Autism, a serious developmental disorder in children, may arise from a mixture of sources that include a few genes and alterations in the factors that regulate genes (epigenetics) that may be inherited or occur as a new event, said researchers from Baylor College of Medicine.
“This new model represents a new kind of complexity in understanding this puzzling disease,” said Dr. Arthur Beaudet, senior author on the paper and chair of the BCM department of molecular and human genetics. It could also explain the difficulty in identifying genes that cause autism. The report appears online in the American Journal of Medical Genetics.
Autism usually appears by age 3. The result of a neurological disorder, it affects the child’s ability to interact and communicate with other people on both a verbal and non-verbal level.

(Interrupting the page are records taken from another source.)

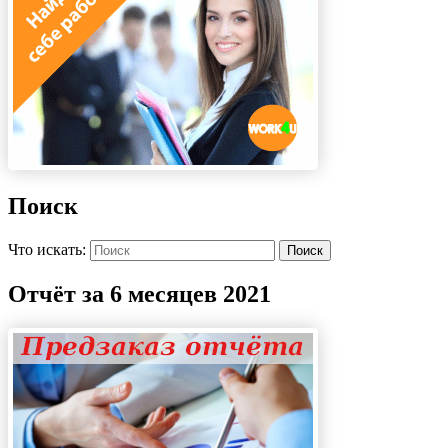
Поиск
Что искать:
Поиск
Отчёт за 6 месяцев 2021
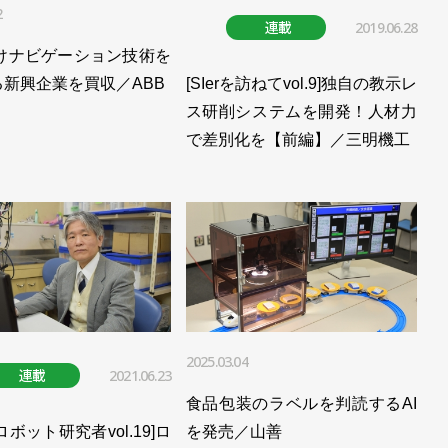
2
連載
2019.06.28
向けナビゲーション技術を
新興企業を買収／ABB
[SIerを訪ねてvol.9]独自の教示レ
ス研削システムを開発！人材力
で差別化を【前編】／三明機工
2025.03.04
連載
2021.06.23
食品包装のラベルを判読するAI
ロボット研究者vol.19]ロ
を発売／山善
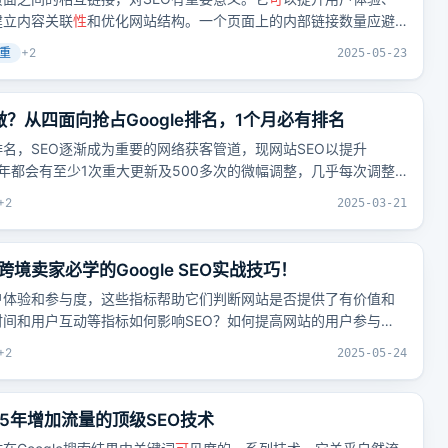
建立内容关联
性
和优化网站结构。一个页面上的内部链接数量应避
量、聚焦重要页面。内部链接的锚文本应具体准确、避免过度优
重
+
2
2025-05-23
语言，并考虑用户和搜
索引
擎的需求。
做？从四面向抢占Google排名，1个月必有排名
名，SEO逐渐成为重要的网络获客管道，现网站SEO以提升
算法每年都会有至少1次重大更新及500多次的微幅调整，几乎每次调整
P的关键字排名，甚至牵动SEO优化策略与趋势。不过Google算法更新
+
2
2025-03-21
将能数位行销的合作伙伴掌握先机，我们依照往年惯例，邀请连老
，与各位企业先进一起窥探搜寻趋势与定制因应策略。
境卖家必学的Google SEO实战技巧！
户体验和参与度，这些指标帮助它们判断网站是否提供了有价值和
间和用户互动等指标如何影响SEO？如何提高网站的用户参与
站内容的
可
读
性
？
+
2
2025-05-24
2025年增加流量的顶级SEO技术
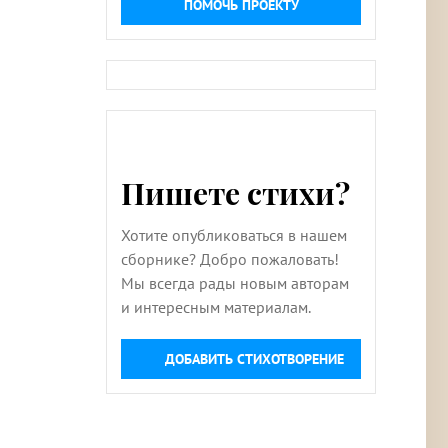
ПОМОЧЬ ПРОЕКТУ
Пишете стихи?
Хотите опубликоваться в нашем
сборнике? Добро пожаловать!
Мы всегда рады новым авторам
и интересным материалам.
ДОБАВИТЬ СТИХОТВОРЕНИЕ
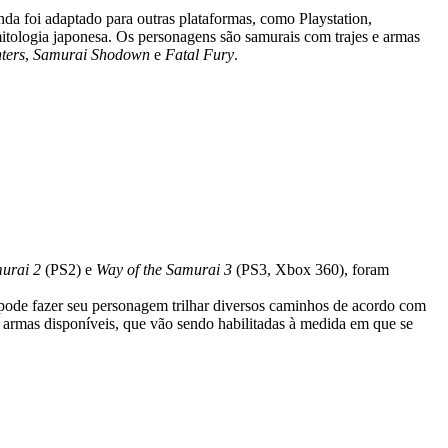
da foi adaptado para outras plataformas, como Playstation,
tologia japonesa. Os personagens são samurais com trajes e armas
ters
,
Samurai Shodown
e
Fatal Fury
.
murai 2
(PS2) e
Way of the Samurai 3
(PS3, Xbox 360), foram
ê pode fazer seu personagem trilhar diversos caminhos de acordo com
armas disponíveis, que vão sendo habilitadas à medida em que se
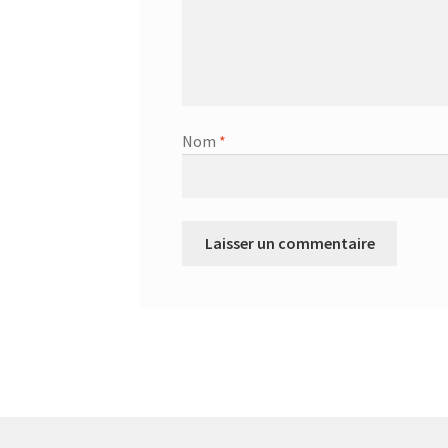
Nom
*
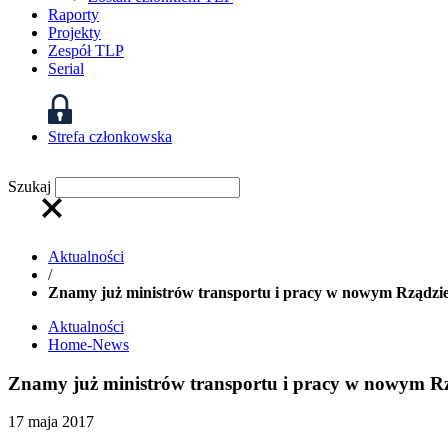
Raporty
Projekty
Zespół TLP
Serial
Strefa członkowska
Szukaj
Aktualności
/
Znamy już ministrów transportu i pracy w nowym Rządzie
Aktualności
Home-News
Znamy już ministrów transportu i pracy w nowym Rz
17 maja 2017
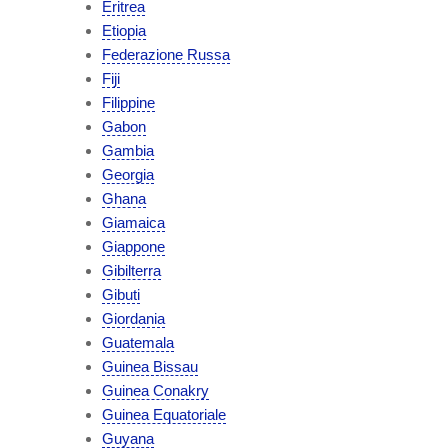
Eritrea
Etiopia
Federazione Russa
Fiji
Filippine
Gabon
Gambia
Georgia
Ghana
Giamaica
Giappone
Gibilterra
Gibuti
Giordania
Guatemala
Guinea Bissau
Guinea Conakry
Guinea Equatoriale
Guyana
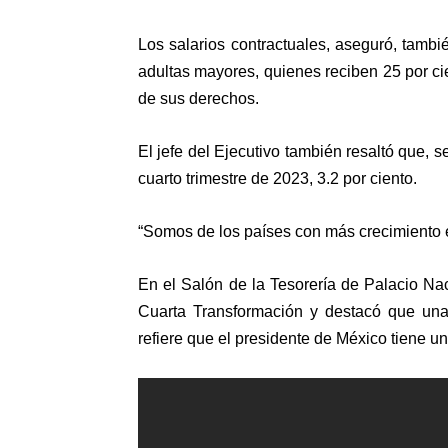
Los salarios contractuales, aseguró, tamb
adultas mayores, quienes reciben 25 por ci
de sus derechos.
El jefe del Ejecutivo también resaltó que, s
cuarto trimestre de 2023, 3.2 por ciento.
“Somos de los países con más crecimiento 
En el Salón de la Tesorería de Palacio Na
Cuarta Transformación y destacó que una 
refiere que el presidente de México tiene u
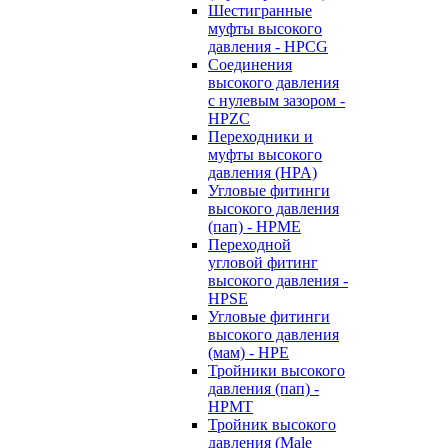
Шестигранные
муфты высокого
давления - HPCG
Соединения
высокого давления
с нулевым зазором -
HPZC
Переходники и
муфты высокого
давления (HPA)
Угловые фитинги
высокого давления
(пап) - HPME
Переходной
угловой фитинг
высокого давления -
HPSE
Угловые фитинги
высокого давления
(мам) - HPE
Тройники высокого
давления (пап) -
HPMT
Тройник высокого
давления (Male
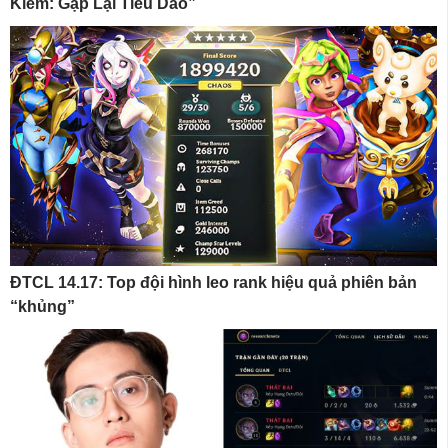
Kiếm: Gặp Lại Tiêu Dao”
ĐTCL 14.17: Top đội hình leo rank hiệu quả phiên bản
“khủng”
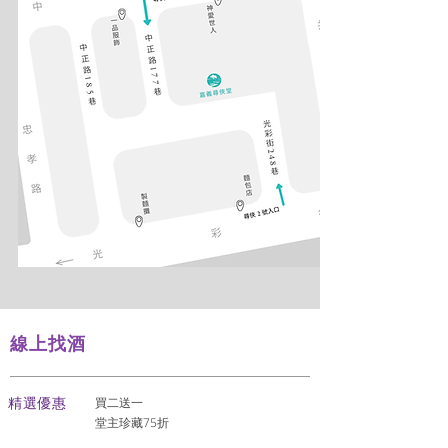
線上找酒
​精選優惠
買二送一
堂主珍藏75折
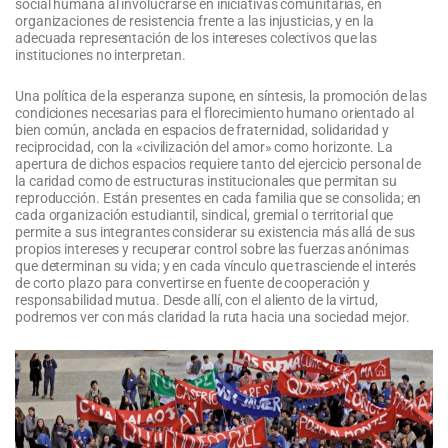
social humana al involucrarse en iniciativas comunitarias, en
organizaciones de resistencia frente a las injusticias, y en la
adecuada representación de los intereses colectivos que las
instituciones no interpretan.
Una política de la esperanza supone, en síntesis, la promoción de las
condiciones necesarias para el florecimiento humano orientado al
bien común, anclada en espacios de fraternidad, solidaridad y
reciprocidad, con la «civilización del amor» como horizonte. La
apertura de dichos espacios requiere tanto del ejercicio personal de
la caridad como de estructuras institucionales que permitan su
reproducción. Están presentes en cada familia que se consolida; en
cada organización estudiantil, sindical, gremial o territorial que
permite a sus integrantes considerar su existencia más allá de sus
propios intereses y recuperar control sobre las fuerzas anónimas
que determinan su vida; y en cada vínculo que trasciende el interés
de corto plazo para convertirse en fuente de cooperación y
responsabilidad mutua. Desde allí, con el aliento de la virtud,
podremos ver con más claridad la ruta hacia una sociedad mejor.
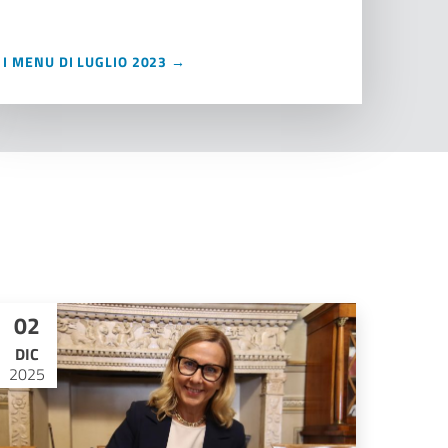
I MENU DI LUGLIO 2023 →
02
DIC
2025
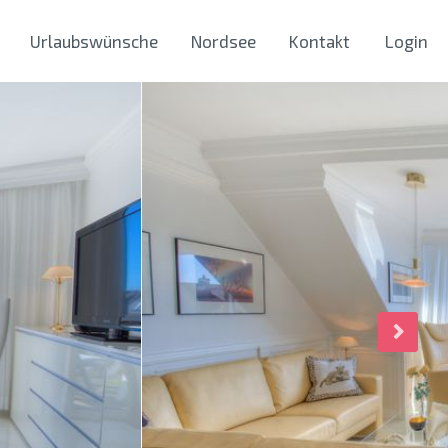
Urlaubswünsche
Nordsee
Kontakt
Login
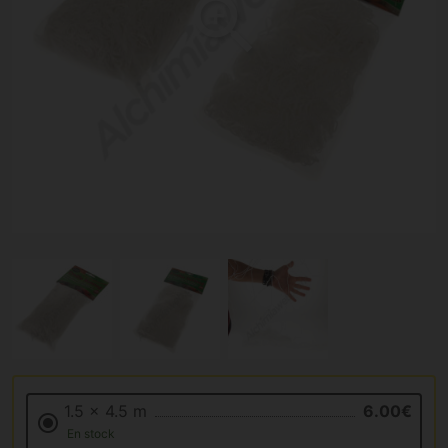
1.5 x 4.5 m
6.00€
En stock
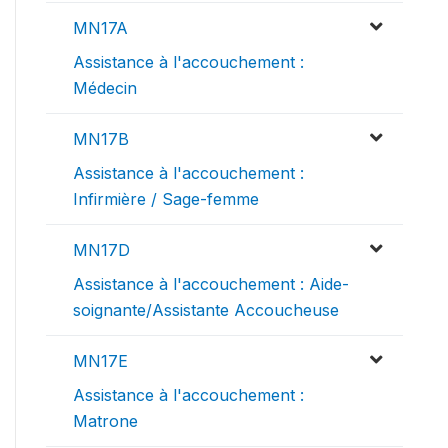
MN17A
Assistance à l'accouchement :
Médecin
MN17B
Assistance à l'accouchement :
Infirmière / Sage-femme
MN17D
Assistance à l'accouchement : Aide-
soignante/Assistante Accoucheuse
MN17E
Assistance à l'accouchement :
Matrone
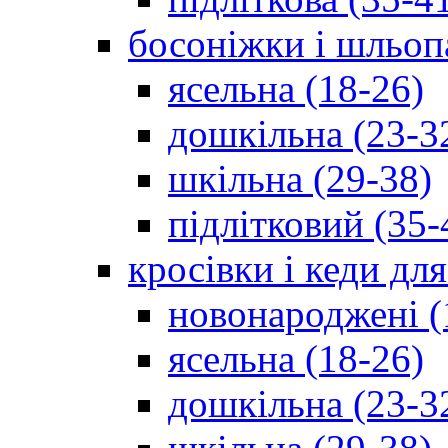
босоніжки і шльоп
ясельна (18-26)
дошкільна (23-3
шкільна (29-38)
підлітковий (35-
кросівки і кеди дл
новонароджені (
ясельна (18-26)
дошкільна (23-3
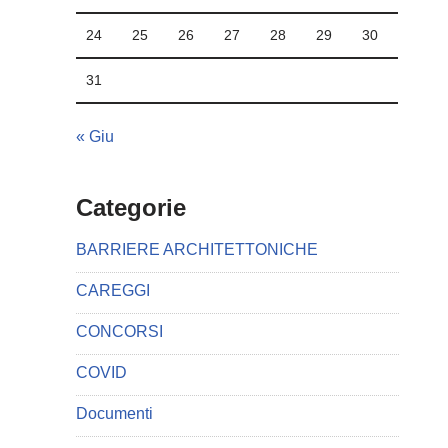
24
25
26
27
28
29
30
31
« Giu
Categorie
BARRIERE ARCHITETTONICHE
CAREGGI
CONCORSI
COVID
Documenti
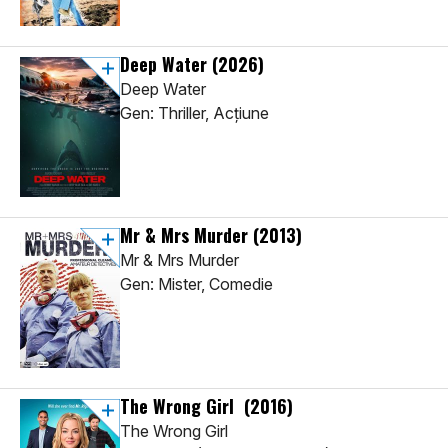
Deep Water
(2026)
Deep Water
Gen: Thriller, Acţiune
Mr & Mrs Murder
(2013)
Mr & Mrs Murder
Gen: Mister, Comedie
The Wrong Girl
(2016)
The Wrong Girl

Beaudet and his colleagues theorize that only a few genes – one of them the cause of Angelman syndrome – are involved. However, the factors acting on these genes are complex, resulting in a puzzle that is difficult to unravel.
There are currently two schools of thought on the cause of autism. One group thinks that 10 or more genes may be involved. Another thinks only a few may cause the disease.
The fact that genes are involved is obvious. Studies of twins showed that identical twins, who share the same DNA, are much more likely to share the diagnosis of autism than fraternal twins, whose DNA is different.
Based on a series of experiments, Beaudet and his colleagues theorize that epigenetic and genetic factors can cause autism by abnormal alterations in the regulation of two or more principal genes. The gene for Angelman syndrome is the strongest candidate known for one of these genes. This defective regulation that may or may not include a mutation in the genes themselves may occur through inheritance or arise newly in the person with the disorder.